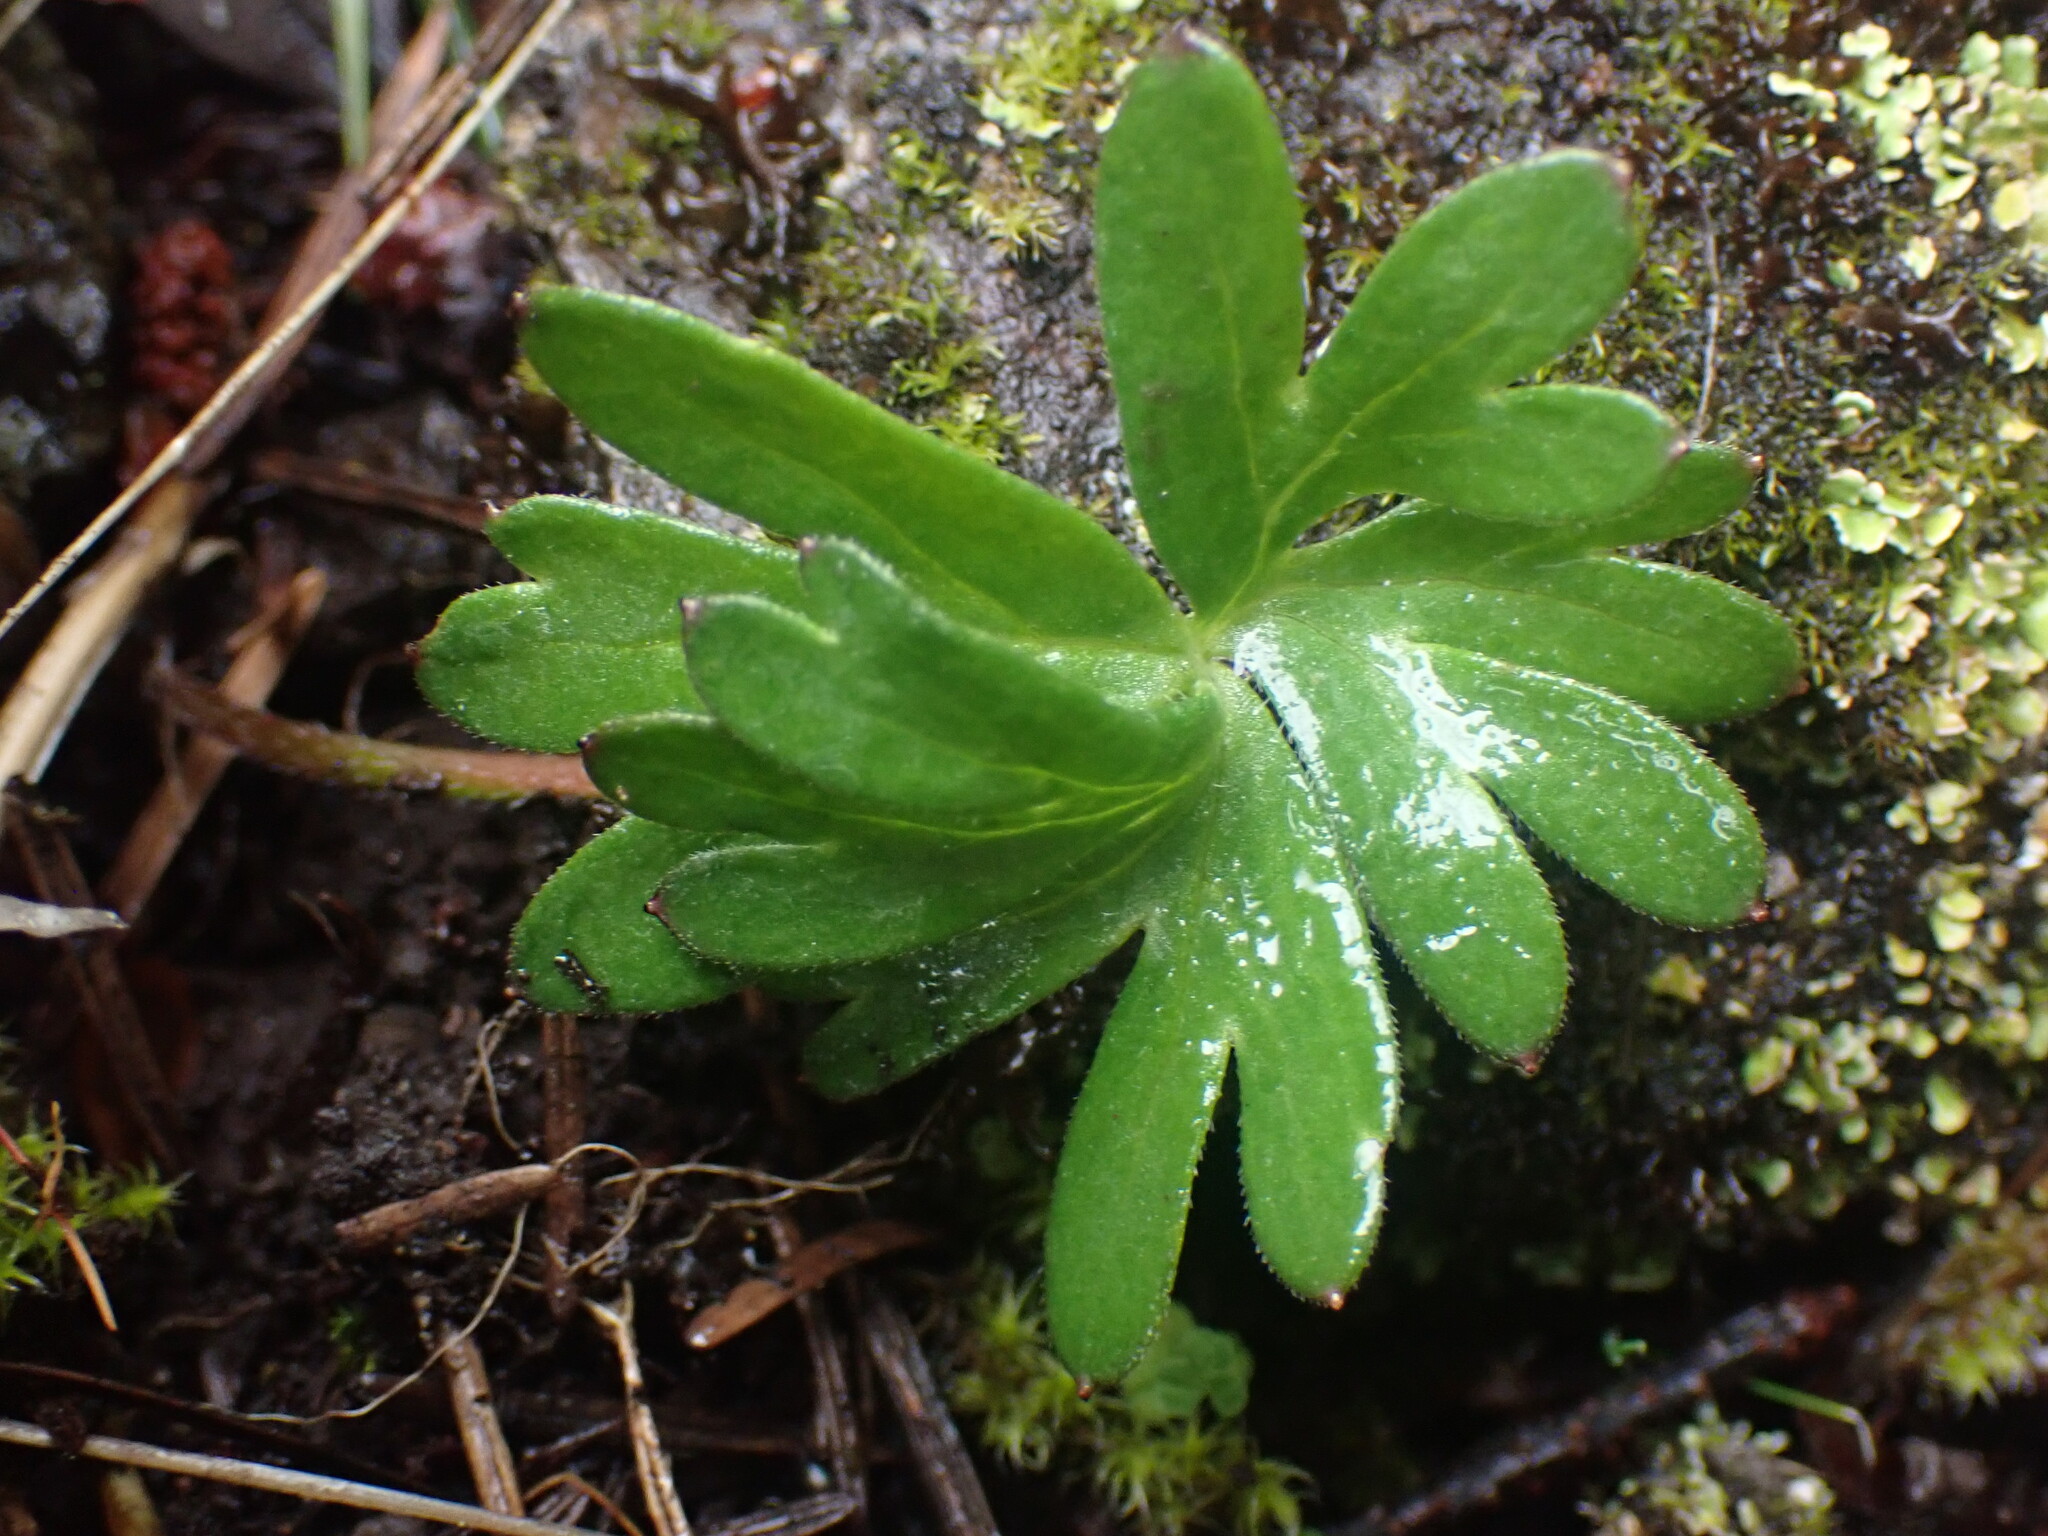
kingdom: Plantae
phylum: Tracheophyta
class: Magnoliopsida
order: Ranunculales
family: Ranunculaceae
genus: Delphinium
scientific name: Delphinium menziesii
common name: Menzies's larkspur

┄┄┄┄┄┄┄┄┄┄┄┄┄┄┄┄┄┄┄┄

## PROBLEM
Relabel the lines in the records above, changing "common name" to "everyday name" and keeping everything else the same. Leave the pictures out.

## SOLUTION BELOW
kingdom: Plantae
phylum: Tracheophyta
class: Magnoliopsida
order: Ranunculales
family: Ranunculaceae
genus: Delphinium
scientific name: Delphinium menziesii
everyday name: Menzies's larkspur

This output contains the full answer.